In a systematic search of publications, through July 31, 2019, we identified 33 studies (6 randomized controlled trials and 27 cohort studies) of patients with IBD treated with vedolizumab or ustekinumab. The primary outcome was clinical benefit, including clinical remission, clinical response, or physician global assessment in patients who did vs did not receive combination therapy with an immunomodulator. Secondary outcomes were endoscopic improvement and safety. We performed random-effects meta-analysis and estimated odds ratio (OR) and 95% CIs.

Results

Overall, combination therapy was not associated with better clinical outcomes in patients receiving vedolizumab (16 studies: OR, 0.84; 95% CI, 0.68–1.05; I2=13.9%; Q test P = .17) or ustekinumab (15 studies: OR, 1.1; 95% CI, 0.87–1.38; I2 = 11%; Q test P = .28).

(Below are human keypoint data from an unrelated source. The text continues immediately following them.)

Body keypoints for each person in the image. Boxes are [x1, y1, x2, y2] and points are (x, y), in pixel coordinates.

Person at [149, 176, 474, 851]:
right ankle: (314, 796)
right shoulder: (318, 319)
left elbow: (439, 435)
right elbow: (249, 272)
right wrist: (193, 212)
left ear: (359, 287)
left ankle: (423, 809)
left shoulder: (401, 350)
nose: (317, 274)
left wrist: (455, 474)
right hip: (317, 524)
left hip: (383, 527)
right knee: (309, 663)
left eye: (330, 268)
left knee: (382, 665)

Results were consistent in subgroup analyses, with no difference in clinical remission or response in induction vs maintenance studies or in patients with Crohn’s disease vs ulcerative colitis in studies of vedolizumab. Combination therapy was not associated with better endoscopic outcomes in patients receiving vedolizumab (3 studies: OR, 1.13; 95% CI, 0.48–2.68; I2 = 0; Q test P=.96) or ustekinumab (2 studies: OR, 0.58; 95% CI, 0.21–1.16; I2 = 47%; Q test P = .17). Combination therapy was not associated with an increase in adverse events during vedolizumab therapy (4 studies: OR, 1.17; 95% CI, 0.75–1.84; I2 = 0; Q test P = .110).

Conclusions

In a meta-analysis of data from studies of patients with IBD, we found that combining vedolizumab or ustekinumab with an immunomodulator is no more effective than monotherapy in induction or maintenance of remission.

中文翻译：

联合免疫调节剂治疗对炎症性肠病患者非肿瘤坏死因子拮抗剂的生物制剂的疗效没有益处：一项荟萃分析

背景与目标

对于接受非肿瘤坏死因子拮抗剂生物制剂（如维多珠单抗或优特克单抗）治疗的炎症性肠病 (IBD) 患者是否应同时接受免疫调节剂治疗存在争议。我们进行了一项荟萃分析，以比较联合免疫调节剂治疗与维多珠单抗或优特克单抗单药治疗的疗效和安全性。

方法

在对出版物的系统检索中，截至 2019 年 7 月 31 日，我们确定了 33 项研究（6 项随机对照试验和 27 项队列研究），其中 IBD 患者接受了维多珠单抗或优特克单抗治疗。主要结果是临床获益，包括接受与未接受免疫调节剂联合治疗的患者的临床缓解、临床反应或医师整体评估。次要结果是内窥镜改善和安全性。我们进行了随机效应荟萃分析和估计优势比 (OR) 和 95% CI。

结果

总体而言，在接受维多珠单抗（16 项研究：OR，0.84；95% CI，0.68–1.05；I2=13.9%；Q 检验 P = .17）或优特克单抗（15 项研究：OR , 1.1；95% CI, 0.87–1.38；I2 = 11%；Q 检验 P = .28)。结果在亚组分析中是一致的，在 vedolizumab 的研究中，诱导与维持研究或克罗恩病与溃疡性结肠炎患者的临床缓解或反应没有差异。在接受维多珠单抗（3 项研究：OR，1.13；95% CI，0.48-2.68；I2 = 0；Q 检验 P=0.96）或优特克单抗（2 项研究：OR，0.58； 95% CI，0.21–1.16；I2 = 47%；Q 检验 P = .17)。联合治疗与维多珠单抗治疗期间不良事件的增加无关（4 项研究：OR，1.17；95% CI，0.75–1.84；I2 = 0; Q 检验 P = .110)。